Slowly, through a translator, he makes his message clear.
“We need more land,” he says.
Looking around, as I do at that moment, there seems to be plenty of land and much of it apparently unused. But things are more complicated than that.
These are the indigenous people of Paraguay – the natives who had their land taken from them in the great settlement and missionary period of the nineteenth and twentieth centuries. When they say they need more land, they mean they want it back.
Here in the indigenous community of Makthlawaiya, about one hundred kilometres from the nearest major town, life moves slowly. In many senses it’s simply subsistence living for the population, which is measured in hundreds, not thousands.
Villagers grow vegetables in small gardens; the men hunt for animals in the forests; and the focus is on where the next meal is coming from. At night they retire to the wooden shacks or old brick buildings that several families might share.
Meanwhile, in the centre of town, the large white church acts not only as a community centre, but as a vivid reminder of the history of these people.
Makthlawaiya was founded in 1907 by English missionaries who took the natives from their traditional way of living. The idea was to replace that original Paraguayan lifestyle with Anglican values, British traditions and a new awareness of agricultural skills.
In some senses, it worked quite well. Until the missionaries left in 1985, the community thrived and turned out to be quite good at farming – cattle being one of the main industries.

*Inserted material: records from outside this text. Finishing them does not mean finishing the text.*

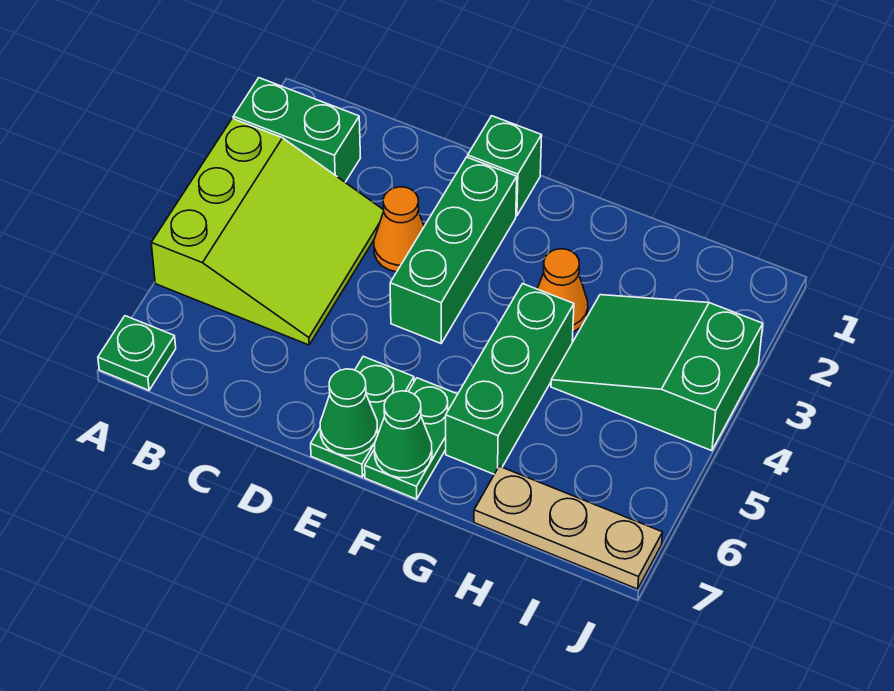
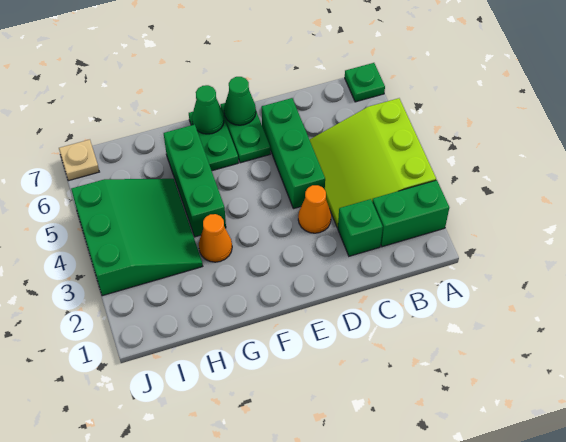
green 1x1 brick [468,116,542,216] -> green 1x1 brick moved to [338,199,383,256]
green 1x3 brick [390,157,517,343] -> green 1x3 brick moved to [262,98,325,209]
green 2x3 slope [551,295,763,451] -> green 3x3 slope [71,179,203,296]
tan 1x3 plate [474,466,663,589] -> tan 1x1 plate [59,140,99,181]

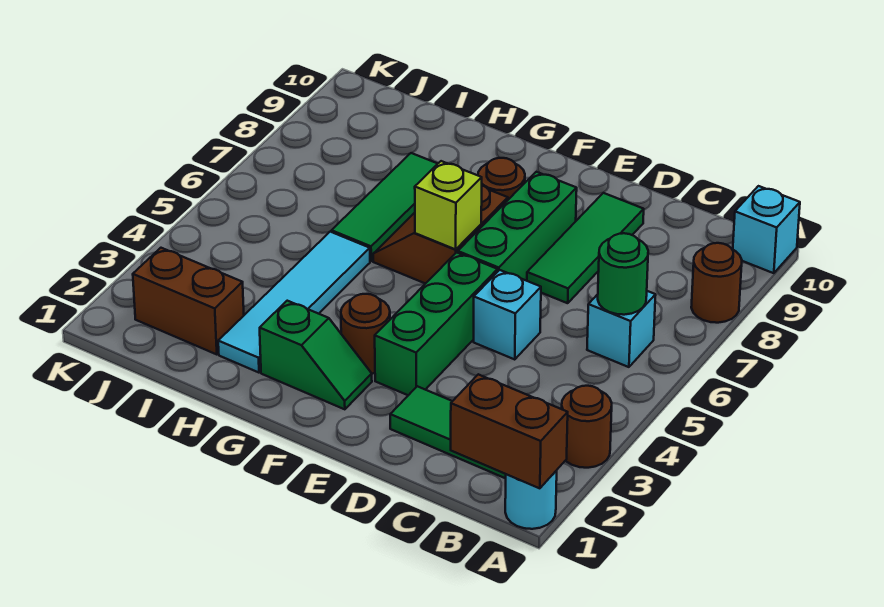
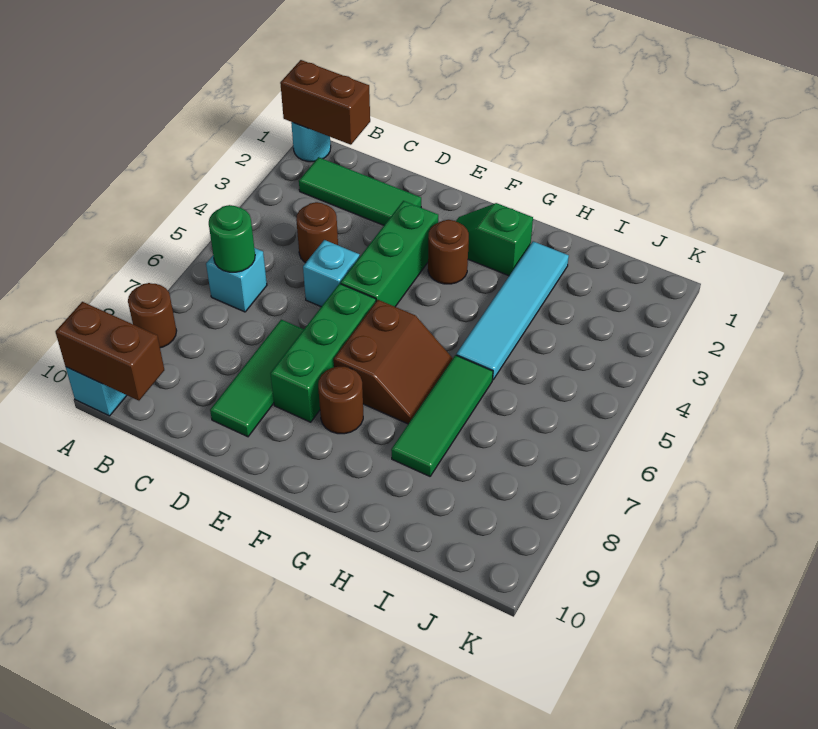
brown 1x1 round brick [562,386,612,468] -> brown 1x1 round brick moved to [296,202,338,263]
lime 1x1 brick [415,161,482,249] -> none
brown 1x2 brick [133,248,244,355] -> brown 1x2 brick moved to [56,302,164,401]

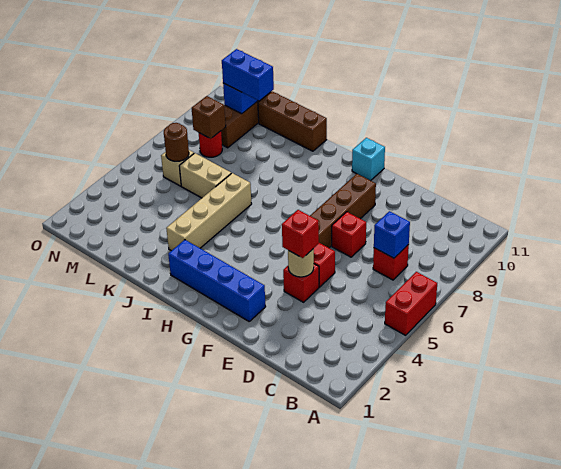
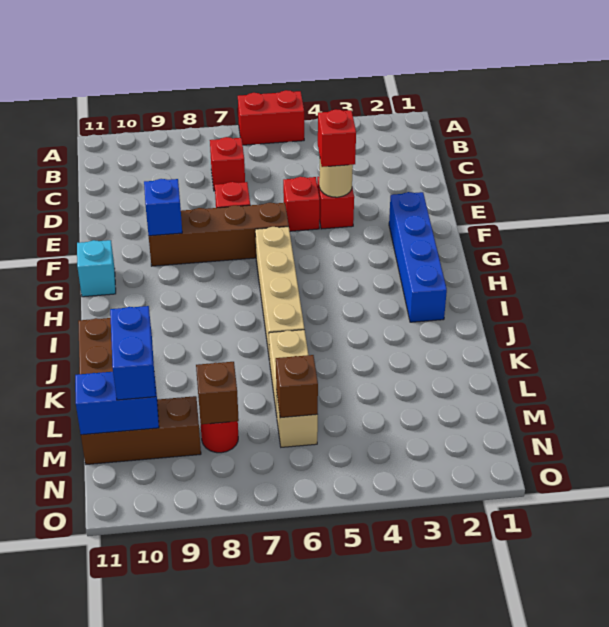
blue 1x1 brick [374,211,410,258] -> blue 1x1 brick moved to [144,179,182,236]
tan 1x4 brick [166,173,252,251] -> tan 1x4 brick turned to [255,227,304,361]
brown 1x1 round brick [164,123,189,161] -> brown 1x1 brick [276,355,318,418]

The town leader, when asked, said their lives were probably better for the experience and education. For the gains, though, there was a loss.
Firstly, their land had been sold by the church and, by all accounts, the money was sent back to England to be spent there.
And secondly, the indigenous people had been deprived of their culture and as the generations passed, the histories of the people were lost amongst the ways of the west.
The politics of land ownership
Clearly, this was not a typical stop on the tourist trail of Paraguay (if the country even has a tourist trail!).
I had arrived at this point because of a chance meeting with well-known British explorer Robin Hanbury-Tenison and his family.
As President of the organisation Survival International, he was interested in seeing what was happening with the indigenous population of Paraguay and I had tagged along for the ride.
Talking to the people of Makthlawaiya, it turns out they have submitted a land claim to the government for an area they believe they deserve. It still hasn’t been processed and they’ve been waiting a long time.
But, in some ways, they are among the lucky ones because they already have a space to call home (for now). We were to see some groups in more dire situations.
Later that afternoon, as trucks roared by on the highway, we sit in the shade of a tree on the side of the road in the community of Sawhoyamaxa. If you can call it a community, that is.
The indigenous people here live in a stretch of land no wider than fifty metres, between the asphalt of the highway and the fence of a farmer’s land.
There’s not much to do and a lot of time seems to be spent just being spent – sitting, watching, occasionally talking. Once again, we’re here to chat with the local leader.
As he explains the situation, it seems that passing the time has a meaning for the people here. They’re also waiting here for their land claim to be processed. They’ve been waiting here for that for 17 years.
After the missionaries left Paraguay in 1985, most of the native people went to work for rich (mainly European) farmers who had bought large tracts of land. They had learnt their skills from the westerners and were able to use them on the farms to make a living.
About ten years later, though, the movement started for land reparation. The indigenous people, believing it wouldn’t take long to get back their land, moved off the farms to prepare to take it back.
But bureaucracy moves slowly in Paraguay at the best of times and this process was never going to be without controversy.
The current state of the whole land repatriation is complicated and slightly murky. Some farmers have agreed to sell their land back to the natives – but at unreasonably high rates.
Some claims are waiting with government for a ruling.
And some of the indigenous groups who are claiming the land seem unsure of why they actually want it – when we ask what they would use it for there’s a look of confusion, as if they hadn’t considered that question before.
There will be resolutions eventually, though. And these cases are hardly unprecedented – all around the world developed and developing countries have had to face issues of indigenous rights.